One for the list of Gremlins rules

The most-excellent '80s movie, Gremlins, had three rules for the protagonist to follow when caring for the lovable creature that spawns the eponymous gremlins—do not expose the Mogwai to bright lights or sunlight which will kill it, do not let it get wet (1), and never feed it after midnight (2).

Here's a new one. Never, ever attempt to sync a smart phone before work. 

I foolishly thought it would be easy and it was not. I woke to find the sync I had set up the night before didn't activate because there was a button I had to click to start it so I started it there and then because I needed to rip a voice memo off it. 

It did not work. I worked myself into a total panic state trying, and failing, to sync my phone and ended up stress crying in the end room. 

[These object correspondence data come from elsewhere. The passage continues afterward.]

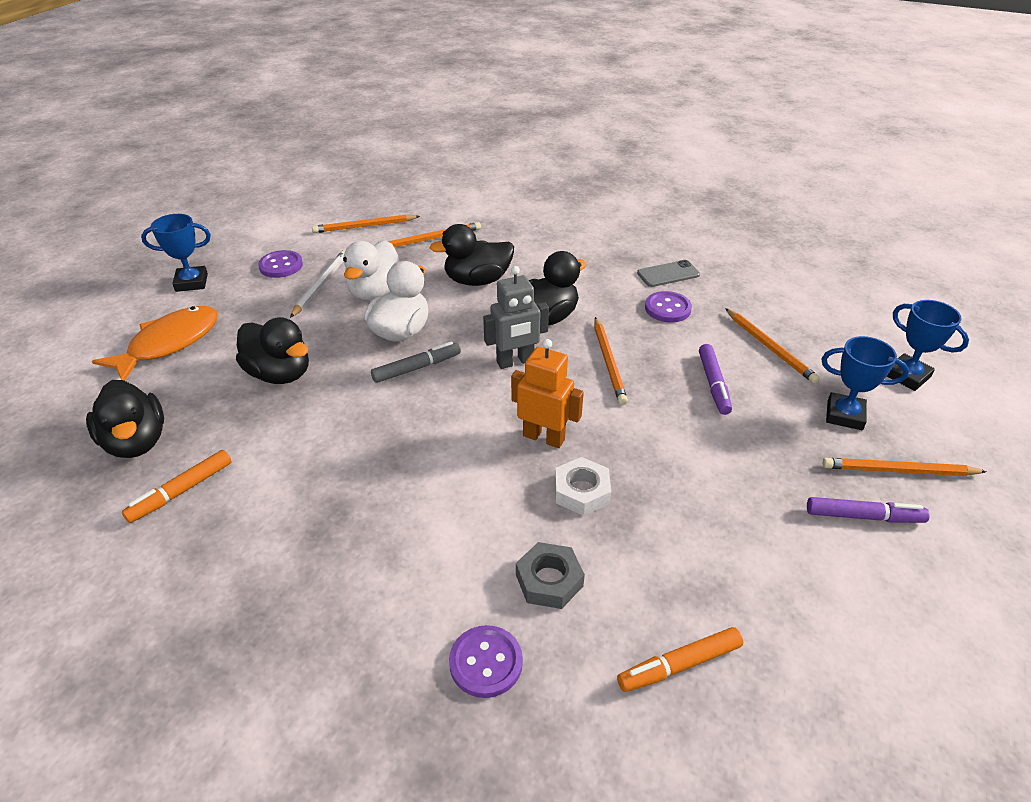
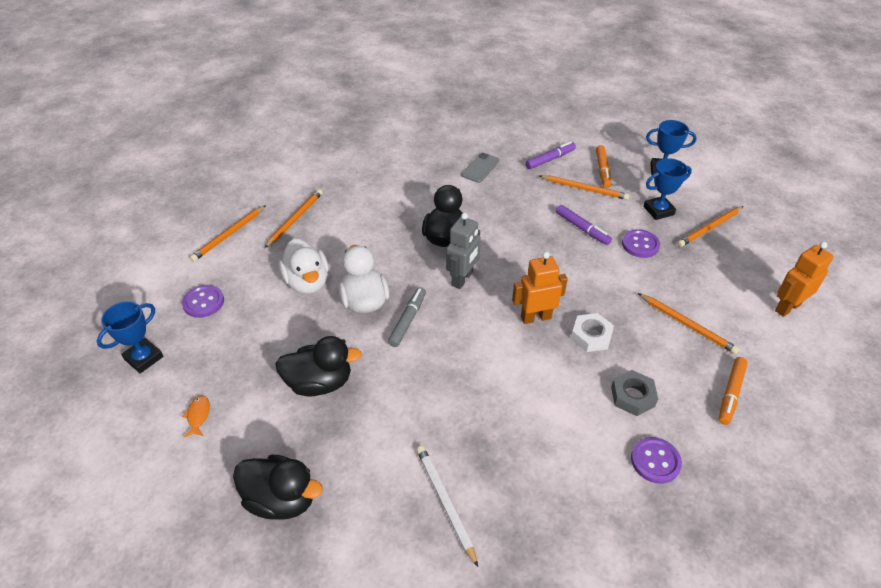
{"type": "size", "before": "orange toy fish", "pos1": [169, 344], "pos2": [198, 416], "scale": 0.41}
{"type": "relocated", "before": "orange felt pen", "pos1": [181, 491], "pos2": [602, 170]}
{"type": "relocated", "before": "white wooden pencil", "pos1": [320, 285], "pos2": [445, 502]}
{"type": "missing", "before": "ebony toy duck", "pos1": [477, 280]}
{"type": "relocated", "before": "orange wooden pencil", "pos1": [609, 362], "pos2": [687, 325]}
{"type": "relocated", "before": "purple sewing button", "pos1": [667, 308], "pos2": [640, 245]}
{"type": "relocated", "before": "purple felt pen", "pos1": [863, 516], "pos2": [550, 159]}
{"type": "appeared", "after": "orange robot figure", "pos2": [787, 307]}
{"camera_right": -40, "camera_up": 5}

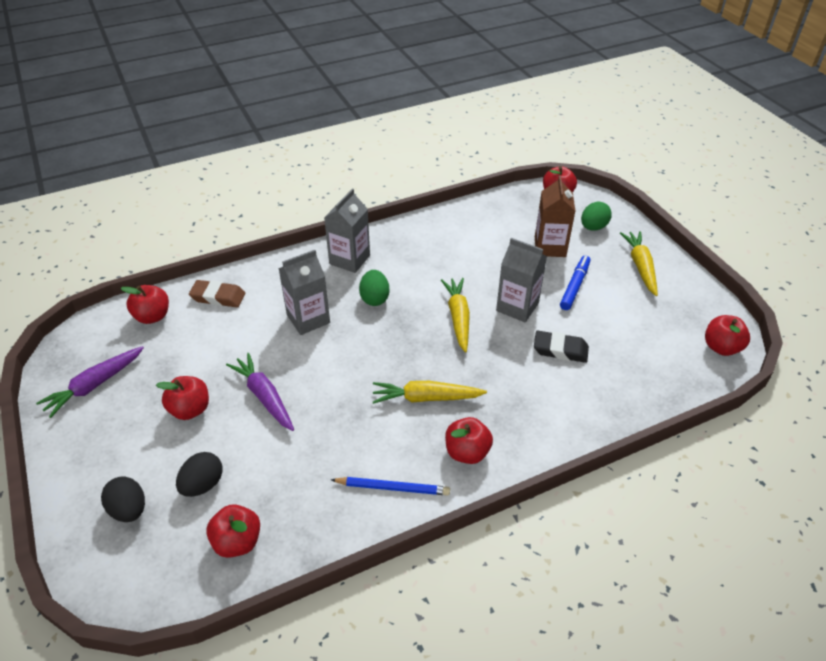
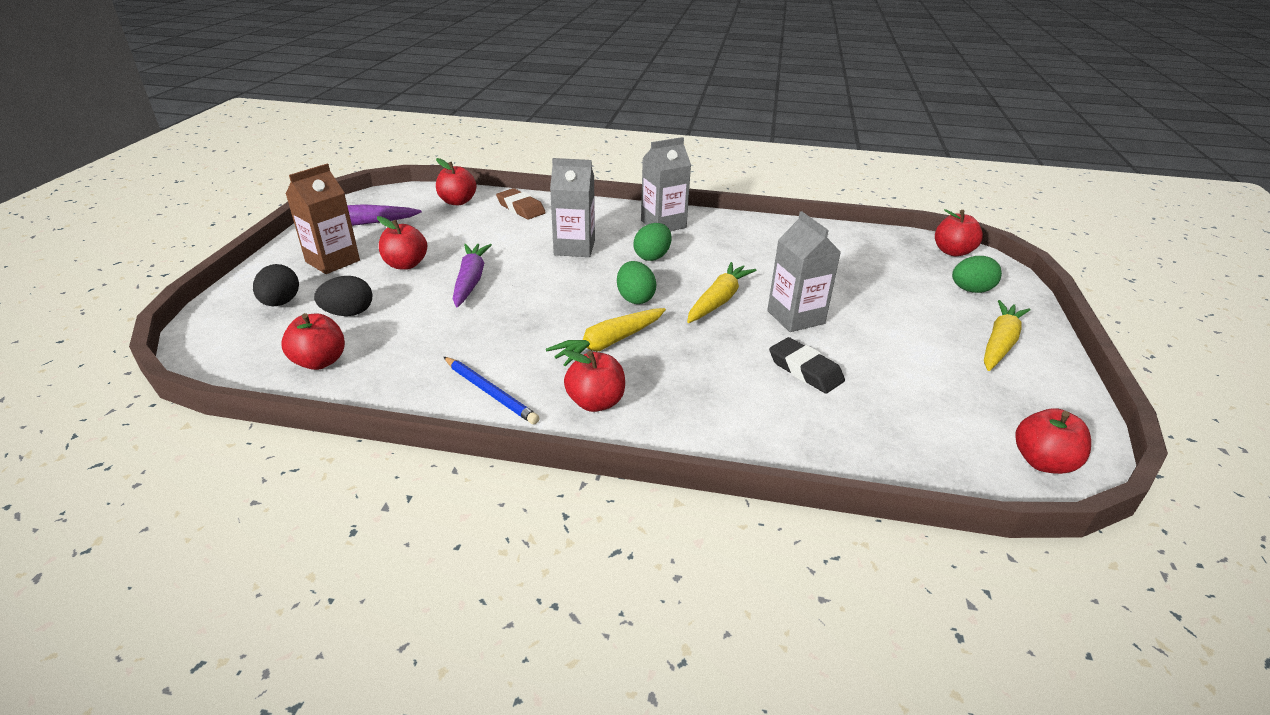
{"type": "spun", "before": "golden root vegetable", "pos1": [425, 398], "pos2": [608, 343], "turn": -75}
{"type": "relocated", "before": "russet juice carton", "pos1": [550, 247], "pos2": [332, 261]}
{"type": "missing", "before": "royal blue felt pen", "pos1": [574, 286]}
{"type": "appeared", "after": "green egg", "pos2": [635, 298]}
{"camera_right": 35, "camera_up": -10}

I realised I could use headphones to access the file and not rip it to CD and even though that's a pain—the touch screen interface gives you limited control of moving around the file—but it was better than the alternative of my hideous phone unable to sync.

It's been a stressful few days and this seemed like the icing on a particular cake of shit.

But, despite the stress cry before work I had a good day even though I had so much to do and so many meetings to go to. It helped having a lessons learned chat with a colleague.

It's horrid feeling overwhelmed like that, to fall over on one thing and then because multiple stressors have landed you end up having a big stress cry over that particular thing—but in reality it's really over everything.
I have to cut myself some slack—it was a fuck-load of stress—and I am, after-all, only human ... even if a supra one.

I bet Superman has had his cry-cry moments, foetal and sobbing in his ice fortress over a combo of Lois Lane love business and having to repeatedly battle egomaniacal cock-spanks like Lex Luthor and Brainiac

So I'm in good company.


(1) That causes the Mogwai to spawn copies of itself. 
(2) And that turns a Mogwai into a gremlin. Though I admit the last rule is somewhat rubbery given when exactly one considers midnight to be and, of course, biologically how a response could occur with a temporal trigger. I'm sure a zoologist, or cryptozoologist in this case, can answer that. Get onto it, cryptozooies!